Miriam, you say there there are plenty of temptations and few consequences.....
Well, the consequence of seeking medical treatment shouldn't be a state investigation. The consequence of an STD can be pretty devastating.
Whether you agree with it or not...the result of the change in the interpretation of the law will be young women not receiving care for STDs, not receiving birth control, and not receiving annual paps. Who are most at risk for dying of cervical cancer? Women who haven't received a pap in 5 years or more. Your insurance premiums and taxes will be paying for expensive therapies that could have been prevented with routine health care. Paying for prenatal care, birth, and follow up for teen moms is a hell of alot more expensive than supplying them with information and birth control. The care for STDs that have gone untreated is awful.
I once cared for a man who had syphillis...for ten years. He had been infected, didn't seek treatment, later married, infected his wife (she didn't know until later). When I took care of him, he was in the hospital's medical floor, after being initially admited to the mental health unit....because untreated syphillis can make you go insane. He was there because, at the age of 25, he started having mental illness problems that didn't respond to treatment. His wife left him, he couldn't work, he had to move in with his parents. Then one day they came home from work to find him covered with blood, and all their pets decapitated...the voices in his head had told him that they wouldn't kill him if he would kill the cats and the dog. In the mental health unit he had a reaction to a drug that sent him to the ICU, where they did a bunch of blood tests and discovered the syphillis. A simple round of antibiotics shortly after infection would have saved so much pain and suffering. This man will live for quite some time, and never on his own--he will probably be institutionalized until he dies. What are the costs, not only to tax payers and society, but also in terms of this poor man's life?
Do you really want the rates of syphillis, chlamydia and the like to increase? What about teen pregnancy? It just breaks my heart to think of some girl in pain from a sexually transmitted disease who is also scared to seek treatment because she is scared SRS is going to show up at her door and get her parents and family in trouble.

Problem statement »
Quote the comment on STD treatment word for word, beginning at "Miriam, you say" and stopping after "untreated is awful.".

(Stored items)
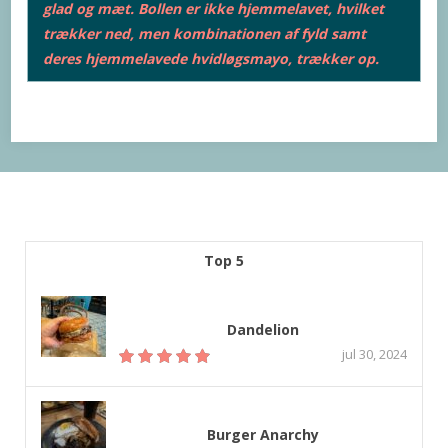
glad og mæt. Bollen er ikke hjemmelavet, hvilket
trækker ned, men kombinationen af fyld samt
deres hjemmelavede hvidløgsmayo, trækker op.
Top 5
Dandelion
jul 30, 2024
Burger Anarchy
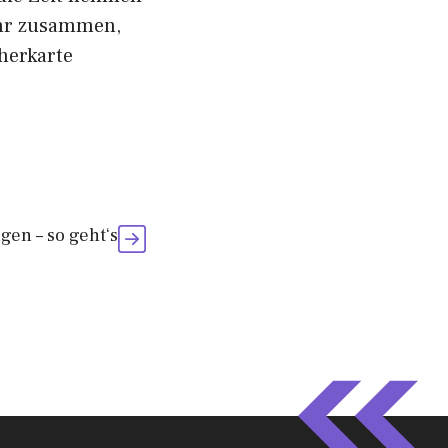
ehr zusammen,
herkarte
gen – so geht‘s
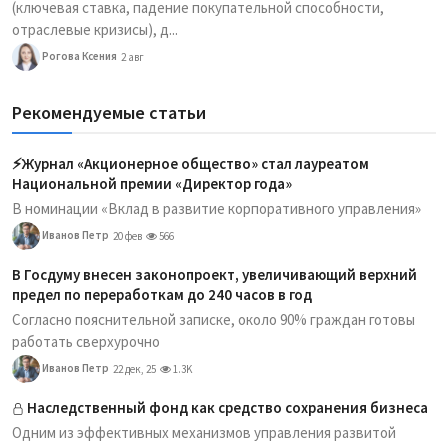
(ключевая ставка, падение покупательной способности,
отраслевые кризисы), д...
Рогова Ксения
2 авг
Рекомендуемые статьи
⚡️Журнал «Акционерное общество» стал лауреатом
Национальной премии «Директор года»
В номинации «Вклад в развитие корпоративного управления»
Иванов Петр
20 фев
566
В Госдуму внесен законопроект, увеличивающий верхний
предел по переработкам до 240 часов в год
Согласно пояснительной записке, около 90% граждан готовы
работать сверхурочно
Иванов Петр
22 дек, 25
1.3K
Наследственный фонд как средство сохранения бизнеса
Одним из эффективных механизмов управления развитой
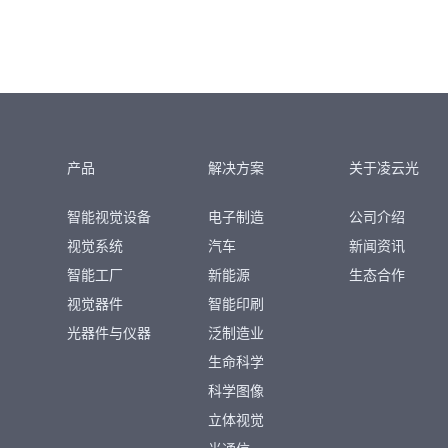
产品
解决方案
关于凌云光
智能视觉设备
电子制造
公司介绍
视觉系统
汽车
新闻资讯
智能工厂
新能源
生态合作
视觉器件
智能印刷
光器件与仪器
泛制造业
生命科学
科学图像
立体视觉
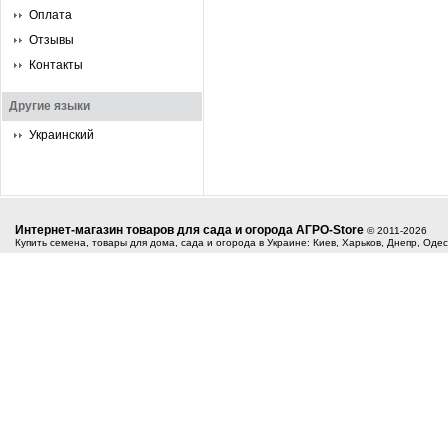
Оплата
Отзывы
Контакты
Другие языки
Украинский
Интернет-магазин товаров для сада и огорода АГРО-Store
© 2011-2026
Купить семена, товары для дома, сада и огорода в Украине: Киев, Харьков, Днепр, Оде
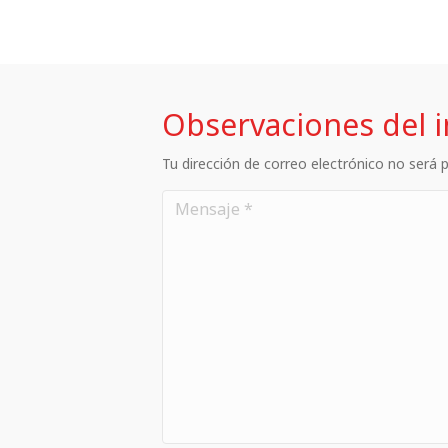
Observaciones del 
Tu dirección de correo electrónico no será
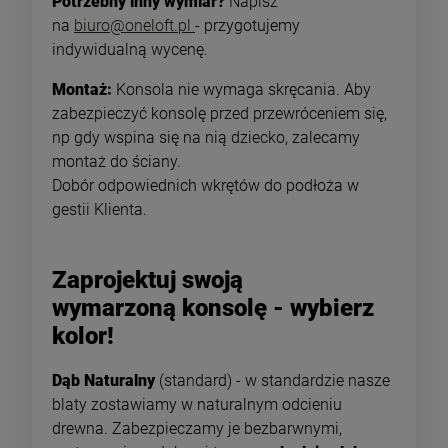
Potrzebny inny wymiar?
Napisz
na
biuro@oneloft.pl
- przygotujemy
indywidualną wycenę.
Montaż:
Konsola nie wymaga skręcania. Aby
zabezpieczyć konsolę przed przewróceniem się,
np gdy wspina się na nią dziecko, zalecamy
montaż do ściany.
Dobór odpowiednich wkrętów do podłoża w
gestii Klienta.
Zaprojektuj swoją
wymarzoną konsolę - wybierz
kolor!
Dąb Naturalny
(standard) - w standardzie nasze
blaty zostawiamy w naturalnym odcieniu
drewna. Zabezpieczamy je bezbarwnymi,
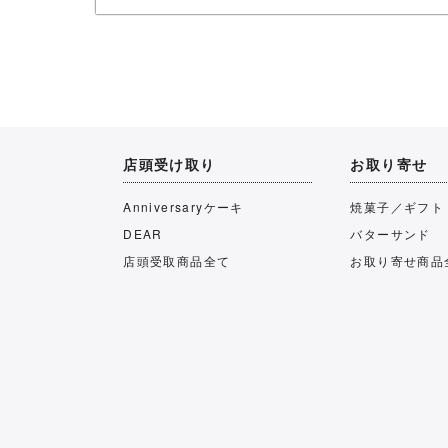
店頭受け取り
お取り寄せ
Anniversaryケーキ
焼菓子／ギフト
DEAR
バターサンド
店頭受取商品全て
お取り寄せ商品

Solved exercise »
Miriam, you say there there are plenty of temptations and few consequences.....
Well, the consequence of seeking medical treatment shouldn't be a state investigation. The consequence of an STD can be pretty devastating.
Whether you agree with it or not...the result of the change in the interpretation of the law will be young women not receiving care for STDs, not receiving birth control, and not receiving annual paps. Who are most at risk for dying of cervical cancer? Women who haven't received a pap in 5 years or more. Your insurance premiums and taxes will be paying for expensive therapies that could have been prevented with routine health care. Paying for prenatal care, birth, and follow up for teen moms is a hell of alot more expensive than supplying them with information and birth control. The care for STDs that have gone untreated is awful.